Dublin Suffragette Meg Connery’s Link With Thurles & Tipperary.

“Where Tipperary Leads, Ireland Follows.
Quote by Thomas Davis, editor of ‘The Nation Newspaper’ in the 1840’s.

A headstone, marking the grave of the Irish suffragette better known as Meg Connery, was unveiled in Dublin yesterday.

Pictured L-R: British Conservative politician and Prime Minister Andrew Bonar Law (1858-1923), Mrs Meg Connery and Irish Unionist politician, barrister and judge, Sir Edward Carson (1854–1935). (Meg is pictured distributing copies of the ‘Irish Citizen‘ newspaper)

Margaret (Meg) Knight (1881–1958), was an Irish suffragette and feminist activist, born near Westport, in Co. Mayo, in 1881, the third of nine children. In 1922 she would be part of the delegation sent to review the destruction in Thurles and elsewhere in the wider county of Tipperary.

Mrs Connery was a strong advocate of women’s voting rights, conveyed publicly through her public speaking, lobbying, protesting and the publishing of articles in a variety of publications, especially in the Irish Citizen newspaper.

1916 Picture of Hanna Sheehy. 

The Irish Citizen newspaper, itself, was founded in 1912, by the Irish Women’s Franchise League, latter founded in 1908.
Amongst its founder members were Mrs Hanna Sheehy-Skeffington, (former resident of Loughmore, Templemore, Co. Tipperary, latter village just 11.4km from Thurles), [VIEW HERE]; her husband Francis Sheehy-Skeffington (1877-1946) [Note: latter executed in Portobello Barracks, today known as Cathal Brugha Barracks, in Rathmines, Dublin), together with Thomas MacDonagh executed revolutionary leader and signatory of the Proclamation of the Irish Republic, (born in Cloughjordan, Co. Tipperary, latter village just 39.7km from Thurles), and strict vegetarians Margaret Cousins and her husband; teacher, author, actor, poet and play write James Henry Cousins (1873–1956). [Latter is credited with the quote, “Wisdom is wisdom only to the wise,” and once suspected of getting ‘too close’ romantically, to Maud Gonne, (to the annoyance of poet W. B. Yeats), following the execution of her husband, the Irish republican and military leader John MacBride).

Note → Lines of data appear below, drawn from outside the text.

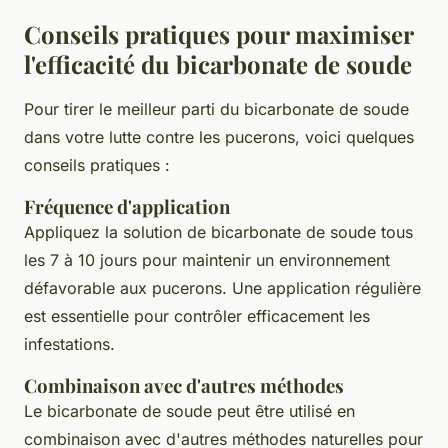
Conseils pratiques pour maximiser
l'efficacité du bicarbonate de soude
Pour tirer le meilleur parti du bicarbonate de soude
dans votre lutte contre les pucerons, voici quelques
conseils pratiques :
Fréquence d'application
Appliquez la solution de bicarbonate de soude tous
les 7 à 10 jours pour maintenir un environnement
défavorable aux pucerons. Une application régulière
est essentielle pour contrôler efficacement les
infestations.
Combinaison avec d'autres méthodes
Le bicarbonate de soude peut être utilisé en
combinaison avec d'autres méthodes naturelles pour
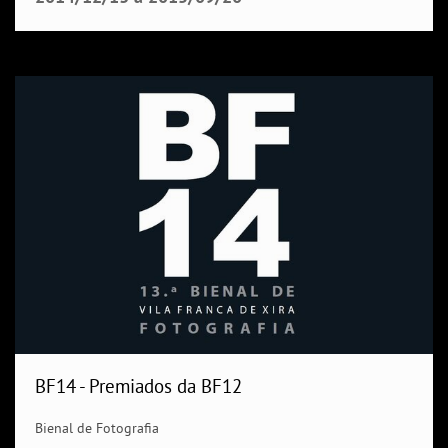
BF14 - Premiados da BF12
Bienal de Fotografia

A leading figure in the Irish Women’s Franchise League, Mrs Meg Connery, where possible, heckled and disrupted political meetings, and was a strong believer in the use of physical force in her pursue for voting rights for women. After spending most of her life in Dublin, Meg’s activities, much like that of her close friend Hanna Sheehy-Skeffington’s, included breaking windows in the Customs House, Dublin Castle, London War Office, going on hunger strike being imprisoned and beaten in her pursuit of equality for women.
During World War I which saw the introduction of the Contagious Diseases Act, Meg protested feeling the purpose of the Act was to make sex safe for male soldiers and sailors. In 1915 the British government closed the North Sea for a number of days around the International Women’s Peace Conference in The Hague thus leaving Irish women unable to attend.

Meg’s final years on this earth were difficult due to failing health and poverty. and up until yesterday an unmarked grave in Mount Jerome Cemetery in Harold’s Cross, Dublin, marked the burial place of Meg Connery and her husband Con Connery, whom she had married 49 years earlier in Clonmel, Co. Tipperary, in 1909.

Thurles.Info now asks the question, “Why is this historic information not being used as bate to attract/promote badly needed tourism to both Thurles town and the wider county of Co. Tipperary?